First things first. Snehithudu is a faithful adoption of Three Idiots. Whether you like it or not, it's almost a scene by scene retooling of the Aamir Khan starrer, with Shankar's touches here and there. As a result, the film takes you on a roller-coaster ride of various emotions. The end-product, which is the Telugu dubbed version of the Tamil remake of Bollywood hit Three Idiots, is finally here to give the audience a totally different experience.
The very genre itself is new to the movie-buffs here. However, what starts on an alien note becomes close to the heart as things proceed, aptly reflecting the title.
The movie throws light on the loopholes in Indian education system and provides a solution or two to set things right. All ingredients presented in a neat and colourful package, Snehitudu emerges a collage of beautiful things, which makes us to tell 'All is well at least to an extent'.
Paani (Vijay), Venkat (Srikanth) and Nikhil (Jiiva) are college mates. While the whole college has no other option than to follow the words of dean Virus (Sathyaraj), these three guys follow their own set of rules. Paani an intelligent guy that he is, doesn't go behind books. He wants to pursue studies as an enjoyable experience. His two friends follow him. As a result, Paani, Venkat and Nikhil earn the wrath of Virus, who at one point of time even tries to throw them out of college.
But things change and everyone including the dean understand the noble heart and intentions of Paani. Virus's daughter Riya (Ileana D'Cruz) falls for Paani. When everyone think that all is well, Paani suddenly vanishes from the scene.
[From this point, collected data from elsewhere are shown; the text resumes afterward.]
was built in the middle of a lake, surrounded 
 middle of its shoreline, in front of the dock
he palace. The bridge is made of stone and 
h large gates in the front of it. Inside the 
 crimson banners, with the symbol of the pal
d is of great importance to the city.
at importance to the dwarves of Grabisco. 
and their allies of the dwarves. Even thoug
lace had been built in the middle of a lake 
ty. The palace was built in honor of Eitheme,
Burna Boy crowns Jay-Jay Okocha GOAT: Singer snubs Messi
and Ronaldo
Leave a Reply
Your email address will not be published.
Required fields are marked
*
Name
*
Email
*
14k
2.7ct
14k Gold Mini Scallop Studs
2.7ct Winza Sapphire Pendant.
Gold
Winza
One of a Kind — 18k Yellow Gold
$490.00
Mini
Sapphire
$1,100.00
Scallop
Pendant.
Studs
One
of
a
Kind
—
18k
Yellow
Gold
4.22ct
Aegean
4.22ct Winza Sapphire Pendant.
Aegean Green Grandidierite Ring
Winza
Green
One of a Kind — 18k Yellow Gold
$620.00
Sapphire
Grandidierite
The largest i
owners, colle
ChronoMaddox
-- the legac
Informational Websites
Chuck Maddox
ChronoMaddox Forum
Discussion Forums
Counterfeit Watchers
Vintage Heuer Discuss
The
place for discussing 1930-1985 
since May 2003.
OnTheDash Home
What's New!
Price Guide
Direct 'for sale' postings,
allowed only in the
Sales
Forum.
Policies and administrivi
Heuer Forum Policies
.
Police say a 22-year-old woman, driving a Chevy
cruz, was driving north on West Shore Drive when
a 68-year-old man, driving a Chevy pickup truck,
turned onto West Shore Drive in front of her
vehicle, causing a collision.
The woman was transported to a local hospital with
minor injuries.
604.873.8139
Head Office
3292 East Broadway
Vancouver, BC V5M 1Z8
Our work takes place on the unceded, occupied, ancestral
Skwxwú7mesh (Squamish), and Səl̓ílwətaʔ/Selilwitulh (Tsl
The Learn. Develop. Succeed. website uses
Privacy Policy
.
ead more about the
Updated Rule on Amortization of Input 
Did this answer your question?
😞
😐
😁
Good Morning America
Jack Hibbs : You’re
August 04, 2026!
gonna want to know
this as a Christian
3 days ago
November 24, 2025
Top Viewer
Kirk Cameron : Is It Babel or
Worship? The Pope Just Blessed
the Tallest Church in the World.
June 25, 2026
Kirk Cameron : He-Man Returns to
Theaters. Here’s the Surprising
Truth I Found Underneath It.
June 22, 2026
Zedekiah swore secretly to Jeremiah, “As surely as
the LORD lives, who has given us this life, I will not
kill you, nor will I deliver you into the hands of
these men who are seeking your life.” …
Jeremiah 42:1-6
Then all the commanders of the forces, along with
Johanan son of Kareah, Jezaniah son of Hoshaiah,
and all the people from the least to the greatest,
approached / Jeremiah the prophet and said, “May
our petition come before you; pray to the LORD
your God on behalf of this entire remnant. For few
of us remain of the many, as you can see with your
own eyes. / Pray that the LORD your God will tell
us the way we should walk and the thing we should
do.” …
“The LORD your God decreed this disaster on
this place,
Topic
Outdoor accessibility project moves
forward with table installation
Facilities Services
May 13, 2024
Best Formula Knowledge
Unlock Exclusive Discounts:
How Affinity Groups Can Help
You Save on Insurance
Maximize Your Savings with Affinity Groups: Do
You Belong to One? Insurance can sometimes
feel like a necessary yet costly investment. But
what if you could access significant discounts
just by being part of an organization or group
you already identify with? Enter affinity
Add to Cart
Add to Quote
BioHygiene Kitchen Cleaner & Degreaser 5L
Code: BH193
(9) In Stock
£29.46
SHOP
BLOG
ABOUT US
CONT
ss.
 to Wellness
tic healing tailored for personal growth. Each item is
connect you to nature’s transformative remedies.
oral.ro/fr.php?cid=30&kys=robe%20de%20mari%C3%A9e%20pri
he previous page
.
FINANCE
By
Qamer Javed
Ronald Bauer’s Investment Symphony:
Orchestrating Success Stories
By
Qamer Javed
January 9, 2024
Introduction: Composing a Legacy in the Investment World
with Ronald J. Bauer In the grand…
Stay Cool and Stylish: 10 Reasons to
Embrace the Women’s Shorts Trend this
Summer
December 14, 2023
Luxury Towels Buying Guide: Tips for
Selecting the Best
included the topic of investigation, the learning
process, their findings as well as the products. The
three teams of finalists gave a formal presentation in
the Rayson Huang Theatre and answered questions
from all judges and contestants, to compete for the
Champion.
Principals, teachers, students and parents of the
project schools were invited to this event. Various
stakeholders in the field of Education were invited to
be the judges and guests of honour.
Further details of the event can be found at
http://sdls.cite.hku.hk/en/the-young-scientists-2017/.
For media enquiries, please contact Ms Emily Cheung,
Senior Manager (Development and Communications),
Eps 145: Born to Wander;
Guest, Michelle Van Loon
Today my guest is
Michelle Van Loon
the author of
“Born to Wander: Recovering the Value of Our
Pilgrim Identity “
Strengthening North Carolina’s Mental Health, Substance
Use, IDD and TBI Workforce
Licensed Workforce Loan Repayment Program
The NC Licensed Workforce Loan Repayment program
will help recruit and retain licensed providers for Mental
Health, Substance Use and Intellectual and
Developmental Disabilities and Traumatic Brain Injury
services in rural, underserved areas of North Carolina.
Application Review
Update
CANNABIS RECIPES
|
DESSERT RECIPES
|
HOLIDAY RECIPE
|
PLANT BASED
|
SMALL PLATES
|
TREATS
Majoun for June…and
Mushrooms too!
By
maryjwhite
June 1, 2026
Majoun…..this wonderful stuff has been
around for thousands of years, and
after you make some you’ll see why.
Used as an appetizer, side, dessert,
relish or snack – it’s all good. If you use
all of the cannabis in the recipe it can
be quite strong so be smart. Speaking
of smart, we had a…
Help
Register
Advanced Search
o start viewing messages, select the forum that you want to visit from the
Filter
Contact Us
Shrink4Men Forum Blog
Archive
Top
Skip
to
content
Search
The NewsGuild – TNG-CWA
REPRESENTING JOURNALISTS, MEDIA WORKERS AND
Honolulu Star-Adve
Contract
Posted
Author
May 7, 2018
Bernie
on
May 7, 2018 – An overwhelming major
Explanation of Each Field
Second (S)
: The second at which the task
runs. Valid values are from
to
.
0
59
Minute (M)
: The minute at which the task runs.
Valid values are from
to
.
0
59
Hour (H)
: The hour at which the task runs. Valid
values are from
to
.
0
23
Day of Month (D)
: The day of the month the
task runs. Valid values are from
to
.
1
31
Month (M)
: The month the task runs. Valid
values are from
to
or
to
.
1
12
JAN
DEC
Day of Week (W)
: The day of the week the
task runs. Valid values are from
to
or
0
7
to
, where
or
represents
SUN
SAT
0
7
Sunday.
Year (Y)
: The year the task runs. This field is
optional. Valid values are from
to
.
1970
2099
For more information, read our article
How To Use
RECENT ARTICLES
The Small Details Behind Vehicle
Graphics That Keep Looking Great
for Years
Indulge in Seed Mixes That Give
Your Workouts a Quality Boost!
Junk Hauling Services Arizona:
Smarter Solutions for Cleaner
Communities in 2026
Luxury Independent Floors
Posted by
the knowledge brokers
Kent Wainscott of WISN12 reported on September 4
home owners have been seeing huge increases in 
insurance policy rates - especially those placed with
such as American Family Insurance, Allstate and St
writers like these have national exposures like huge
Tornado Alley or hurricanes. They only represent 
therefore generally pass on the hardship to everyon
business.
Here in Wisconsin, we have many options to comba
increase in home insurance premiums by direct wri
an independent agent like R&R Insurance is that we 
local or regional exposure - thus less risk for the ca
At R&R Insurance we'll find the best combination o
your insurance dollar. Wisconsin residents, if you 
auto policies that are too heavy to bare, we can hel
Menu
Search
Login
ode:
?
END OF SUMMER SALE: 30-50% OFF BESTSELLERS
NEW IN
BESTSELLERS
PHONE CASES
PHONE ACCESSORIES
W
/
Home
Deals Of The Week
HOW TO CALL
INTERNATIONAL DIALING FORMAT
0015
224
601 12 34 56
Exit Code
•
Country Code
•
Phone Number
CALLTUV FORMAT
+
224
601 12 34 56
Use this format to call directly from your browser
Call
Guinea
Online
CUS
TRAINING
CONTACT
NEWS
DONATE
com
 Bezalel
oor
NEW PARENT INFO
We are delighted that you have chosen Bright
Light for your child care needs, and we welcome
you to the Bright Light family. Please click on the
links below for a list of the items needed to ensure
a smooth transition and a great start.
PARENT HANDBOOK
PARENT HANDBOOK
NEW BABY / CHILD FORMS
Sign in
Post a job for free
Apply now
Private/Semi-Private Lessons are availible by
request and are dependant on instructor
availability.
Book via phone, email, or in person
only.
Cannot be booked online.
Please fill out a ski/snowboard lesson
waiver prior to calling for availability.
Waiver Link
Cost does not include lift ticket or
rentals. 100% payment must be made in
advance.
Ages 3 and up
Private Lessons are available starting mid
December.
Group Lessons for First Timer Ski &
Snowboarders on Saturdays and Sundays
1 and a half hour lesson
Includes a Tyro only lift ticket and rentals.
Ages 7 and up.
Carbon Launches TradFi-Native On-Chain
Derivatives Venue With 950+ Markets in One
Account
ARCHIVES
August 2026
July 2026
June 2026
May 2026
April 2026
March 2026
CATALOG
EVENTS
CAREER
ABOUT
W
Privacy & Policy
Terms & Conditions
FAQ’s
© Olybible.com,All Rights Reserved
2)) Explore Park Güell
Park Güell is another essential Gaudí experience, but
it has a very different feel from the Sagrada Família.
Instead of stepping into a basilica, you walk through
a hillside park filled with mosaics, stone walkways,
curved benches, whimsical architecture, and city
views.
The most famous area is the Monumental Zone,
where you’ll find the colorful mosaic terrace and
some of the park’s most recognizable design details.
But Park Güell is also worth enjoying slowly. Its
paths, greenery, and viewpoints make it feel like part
Where is he? No one knows his whereabouts. Venkat and Nikhil, one fine day, get some clue about Paani and they start a journey in search of him. What follows is a story of so many interesting twists, turns and message.
Vijay is super cool. His performance in this film is a treat to watch. Equally good are Srikanth and Jiiva. Ileana D'Cruz doesn't have a meaty role to perform, while Sathyaraj, Sathyan, Anuya, S J Suryah and others do a decent job.
Manoj Paramahamsa's camera work is a notch higher than Ye Maya Chesave, while Harris Jayaraj's music is a step lower than his last film Seventh Sense. Need we say about the film's technical extravaganza since Shankar is at the helm of affairs?
Shankar, while faithfully going by the original version, has tried his best to attract the southern audience. And he succeeds in his attempt to a major extent, we have to say, though those who are used to Shankar kind of movies might feel little disappointed.